Among the lines of the listing below, retype exactly those from the one containing "materiały i relację między wnętrzem" through the one containing "理数量；大型支架、折弯件或焊接结构则采用挂", both included. Do not include pictures.
--------------------------------
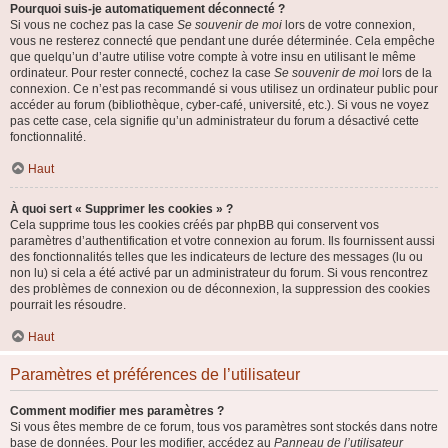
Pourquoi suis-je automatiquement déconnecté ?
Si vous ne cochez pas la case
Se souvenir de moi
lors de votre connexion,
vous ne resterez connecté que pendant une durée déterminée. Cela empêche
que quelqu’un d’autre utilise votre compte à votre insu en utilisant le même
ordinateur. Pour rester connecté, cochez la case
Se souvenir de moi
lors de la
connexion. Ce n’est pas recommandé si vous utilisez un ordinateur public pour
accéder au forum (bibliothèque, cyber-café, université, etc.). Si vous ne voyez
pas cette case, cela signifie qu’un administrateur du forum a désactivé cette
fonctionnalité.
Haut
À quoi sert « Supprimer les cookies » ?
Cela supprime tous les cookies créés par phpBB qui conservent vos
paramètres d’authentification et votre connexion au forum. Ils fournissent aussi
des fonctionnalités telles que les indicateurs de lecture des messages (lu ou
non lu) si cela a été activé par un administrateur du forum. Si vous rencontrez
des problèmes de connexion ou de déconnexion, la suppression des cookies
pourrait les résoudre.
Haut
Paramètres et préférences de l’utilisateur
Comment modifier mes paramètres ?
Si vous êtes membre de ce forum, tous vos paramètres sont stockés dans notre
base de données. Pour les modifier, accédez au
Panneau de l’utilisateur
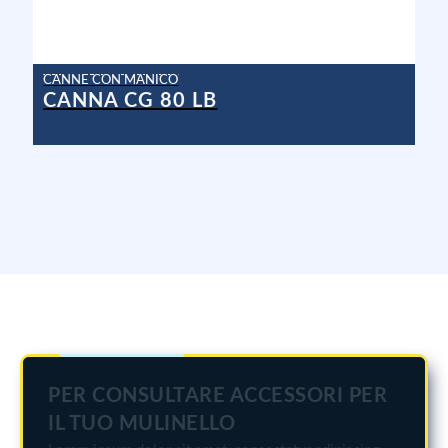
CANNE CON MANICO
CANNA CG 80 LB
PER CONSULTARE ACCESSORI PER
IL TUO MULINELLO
--------------------------------
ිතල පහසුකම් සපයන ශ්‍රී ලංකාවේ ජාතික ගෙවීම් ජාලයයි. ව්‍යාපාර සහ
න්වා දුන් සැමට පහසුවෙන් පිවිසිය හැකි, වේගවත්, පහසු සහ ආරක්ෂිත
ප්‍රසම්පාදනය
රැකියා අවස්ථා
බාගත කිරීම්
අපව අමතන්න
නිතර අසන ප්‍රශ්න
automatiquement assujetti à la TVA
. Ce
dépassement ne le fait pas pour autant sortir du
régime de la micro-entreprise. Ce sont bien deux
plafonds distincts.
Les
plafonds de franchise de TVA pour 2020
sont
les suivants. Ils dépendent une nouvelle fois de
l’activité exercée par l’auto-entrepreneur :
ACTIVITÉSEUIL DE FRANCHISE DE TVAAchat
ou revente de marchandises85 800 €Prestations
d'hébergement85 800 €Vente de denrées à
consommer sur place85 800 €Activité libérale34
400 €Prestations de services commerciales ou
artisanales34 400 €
--------------------------------
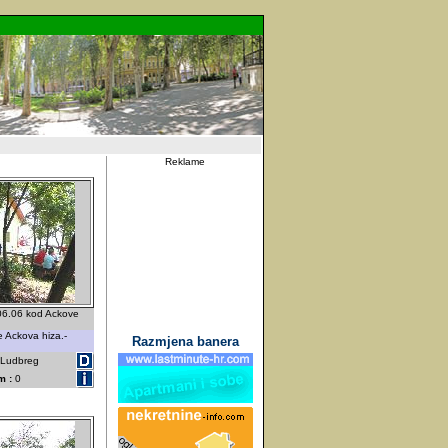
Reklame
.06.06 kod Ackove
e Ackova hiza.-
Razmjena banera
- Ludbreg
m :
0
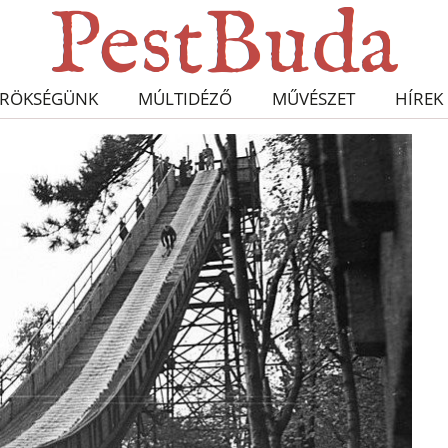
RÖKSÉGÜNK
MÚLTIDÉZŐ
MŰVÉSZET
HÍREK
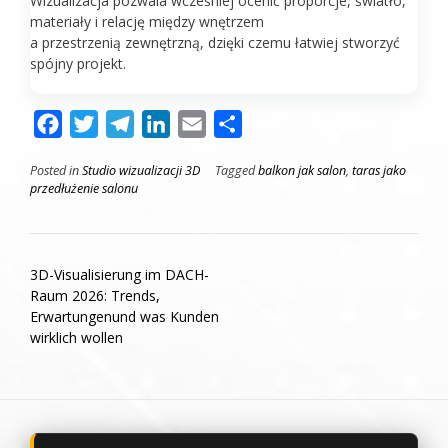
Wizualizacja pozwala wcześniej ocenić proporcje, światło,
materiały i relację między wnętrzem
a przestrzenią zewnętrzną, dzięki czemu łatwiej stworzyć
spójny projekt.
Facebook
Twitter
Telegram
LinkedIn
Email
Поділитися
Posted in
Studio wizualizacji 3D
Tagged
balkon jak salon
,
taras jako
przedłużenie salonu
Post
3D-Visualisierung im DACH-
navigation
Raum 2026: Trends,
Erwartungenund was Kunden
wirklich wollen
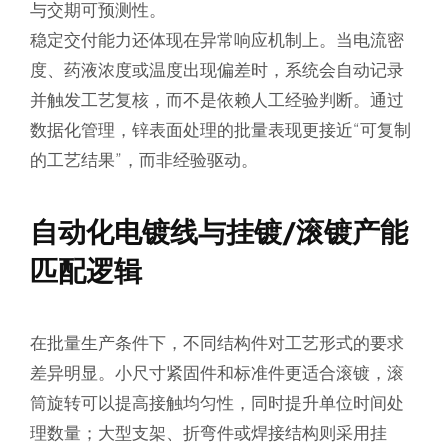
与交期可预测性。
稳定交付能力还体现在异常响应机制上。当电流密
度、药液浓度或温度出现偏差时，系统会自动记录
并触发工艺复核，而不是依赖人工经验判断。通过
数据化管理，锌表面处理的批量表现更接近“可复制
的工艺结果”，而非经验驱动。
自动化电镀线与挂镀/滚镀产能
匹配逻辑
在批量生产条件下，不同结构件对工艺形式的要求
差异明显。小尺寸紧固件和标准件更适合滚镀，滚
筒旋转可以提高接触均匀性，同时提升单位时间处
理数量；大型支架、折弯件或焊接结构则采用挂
--------------------------------
* _YOUR RESPONSE_
materiały i relację między wnętrzem
a przestrzenią zewnętrzną, dzięki czemu łatwiej stworzyć
spójny projekt.
Facebook
Twitter
Telegram
LinkedIn
Email
Поділитися
Posted in
Studio wizualizacji 3D
Tagged
balkon jak salon
,
taras jako
przedłużenie salonu
Post
3D-Visualisierung im DACH-
navigation
Raum 2026: Trends,
Erwartungenund was Kunden
wirklich wollen
与交期可预测性。
稳定交付能力还体现在异常响应机制上。当电流密
度、药液浓度或温度出现偏差时，系统会自动记录
并触发工艺复核，而不是依赖人工经验判断。通过
数据化管理，锌表面处理的批量表现更接近“可复制
的工艺结果”，而非经验驱动。
自动化电镀线与挂镀/滚镀产能
匹配逻辑
在批量生产条件下，不同结构件对工艺形式的要求
差异明显。小尺寸紧固件和标准件更适合滚镀，滚
筒旋转可以提高接触均匀性，同时提升单位时间处
理数量；大型支架、折弯件或焊接结构则采用挂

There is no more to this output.